Textabschnitt:
Und das bestimmst also du?  
Sorry, aber nein! In unserem Forum herrscht nach Deutschem Recht Meinungsfreiheit. Jeder  Benutzer darf seine Meinung grundsätzlich frei äußern. Egal wie tief er in der Materie steckt, oder eben auch nicht. Den Mund muss sich hier niemand verbieten lassen, solange er etwas konstruktives zum Thema beizutragen hat. 

Gruß
Pain


----------



## keinnick (17. Juli 2013)

*AW: Bundeszentralamt für Steuern warnt vor Einkommensteuer-Phishing-Mails*



seltsam schrieb:


> Das Problem ist,das es immer mehr Leuten schlechter geht und die nächsten Jahre wird sich das noch drastisch verschärfen.Das hohe Niveau ist Geschichte in diesem Land,auch wenn es einige immernoch nicht glauben wollen.

Ziel der Aufgabe: Entnimm dem Forumsausschnitt oben wortgetreu die Passage, die mit „Sorry, aber nein!“ beginnt und mit „Thema beizutragen hat.“ endet.

Datenteil:
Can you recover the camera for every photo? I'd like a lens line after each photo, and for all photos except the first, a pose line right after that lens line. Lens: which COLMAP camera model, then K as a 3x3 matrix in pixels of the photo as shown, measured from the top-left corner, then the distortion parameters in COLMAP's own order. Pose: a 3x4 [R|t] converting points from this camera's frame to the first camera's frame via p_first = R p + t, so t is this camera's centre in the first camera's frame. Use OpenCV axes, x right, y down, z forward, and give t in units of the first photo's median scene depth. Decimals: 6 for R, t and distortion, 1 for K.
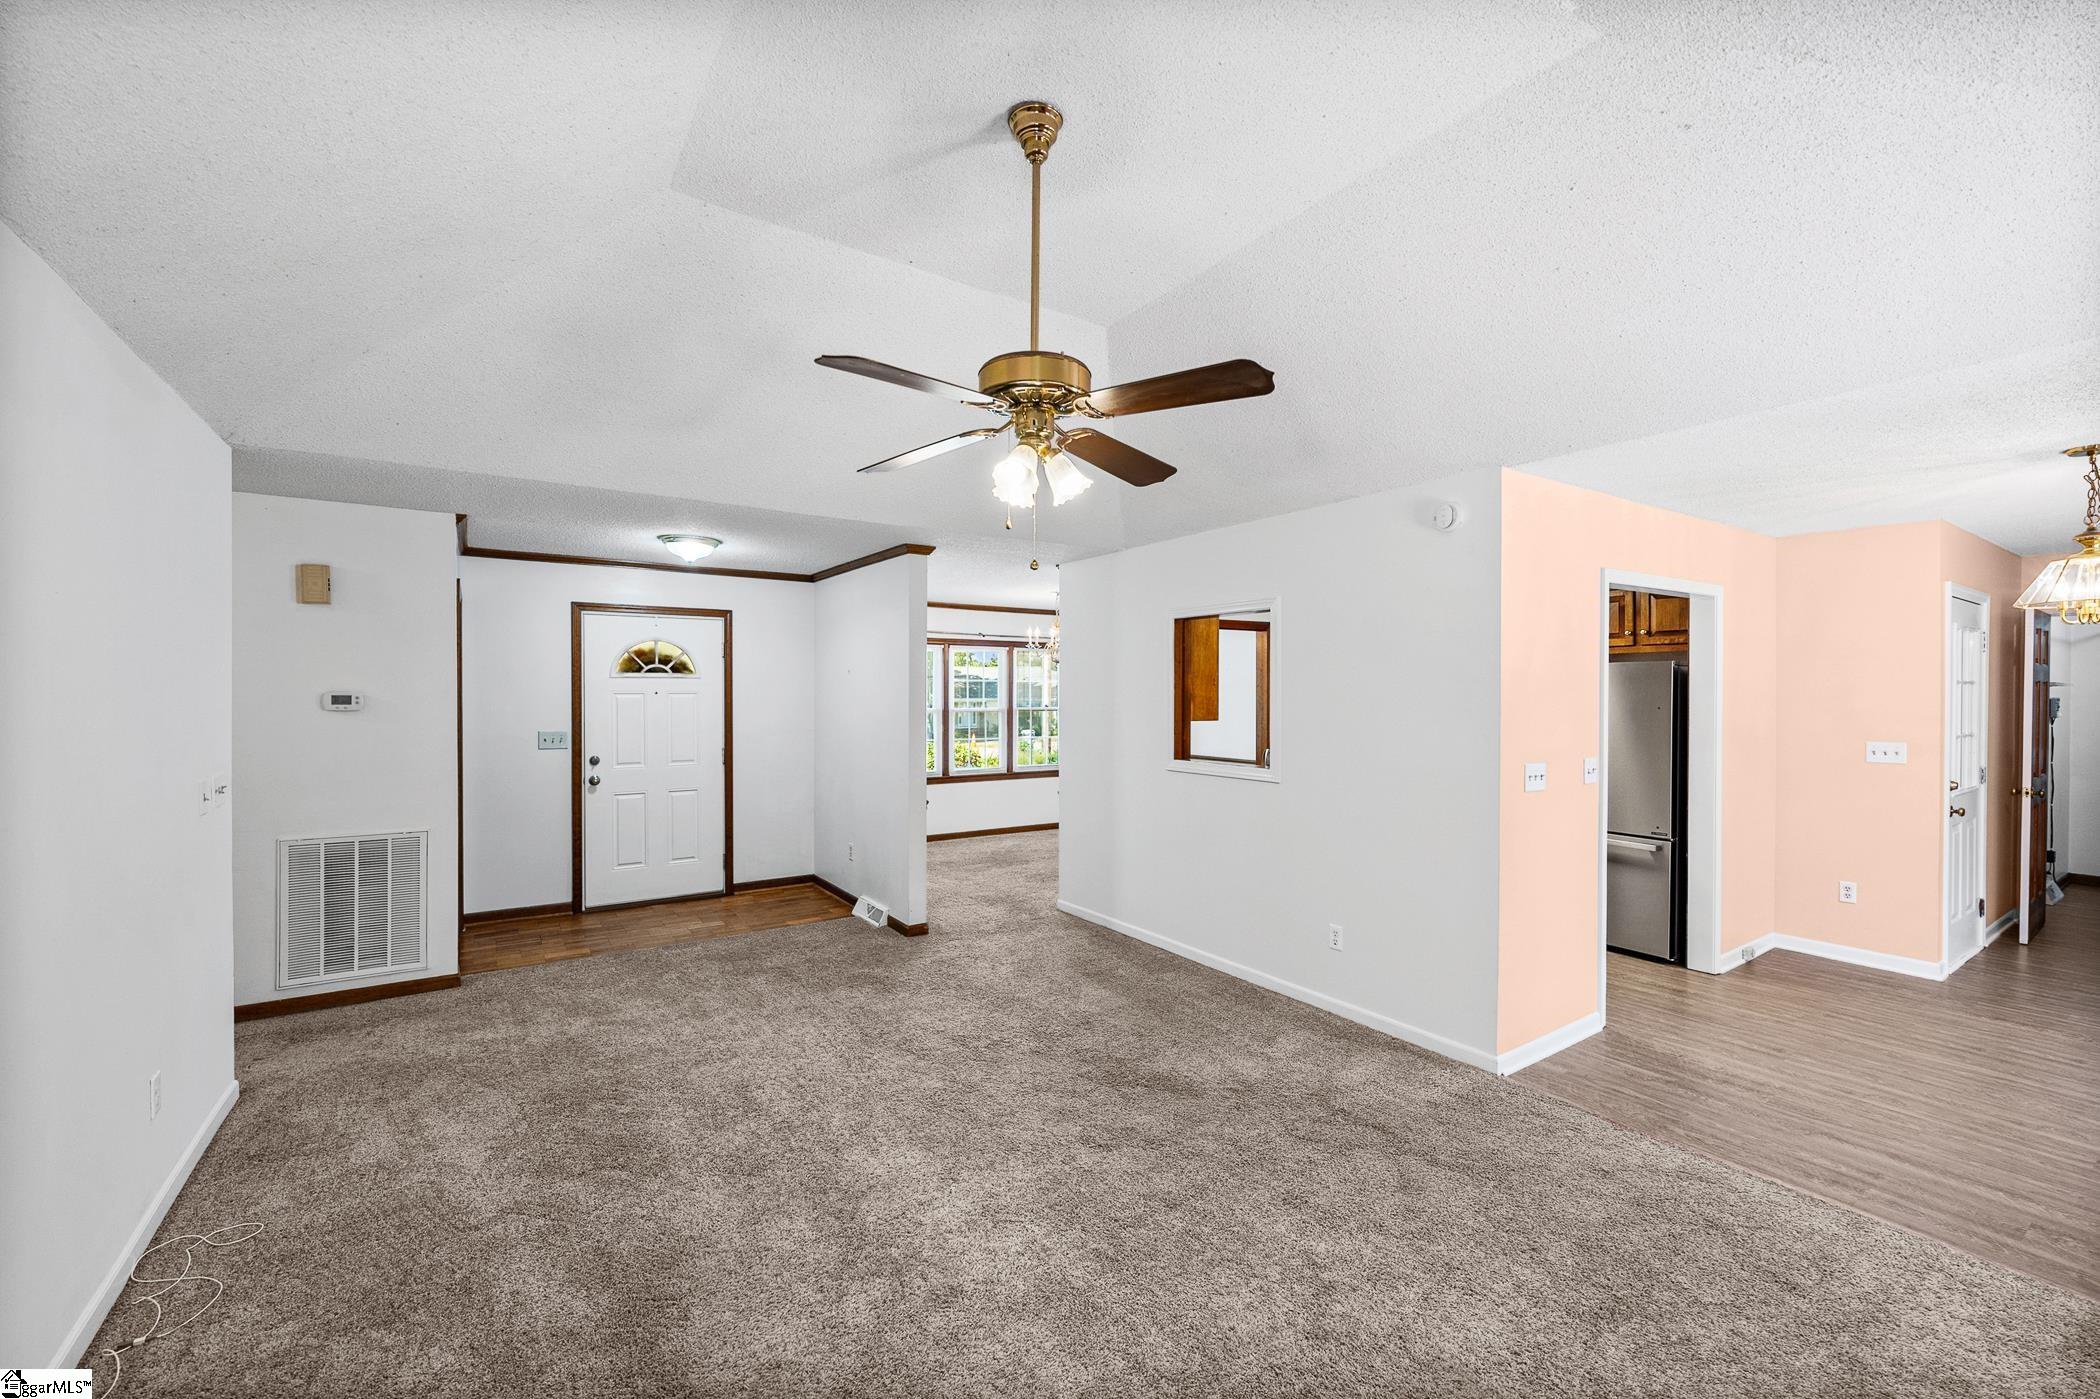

Lösung:
Sorry, aber nein! In unserem Forum herrscht nach Deutschem Recht Meinungsfreiheit. Jeder  Benutzer darf seine Meinung grundsätzlich frei äußern. Egal wie tief er in der Materie steckt, oder eben auch nicht. Den Mund muss sich hier niemand verbieten lassen, solange er etwas konstruktives zum Thema beizutragen hat.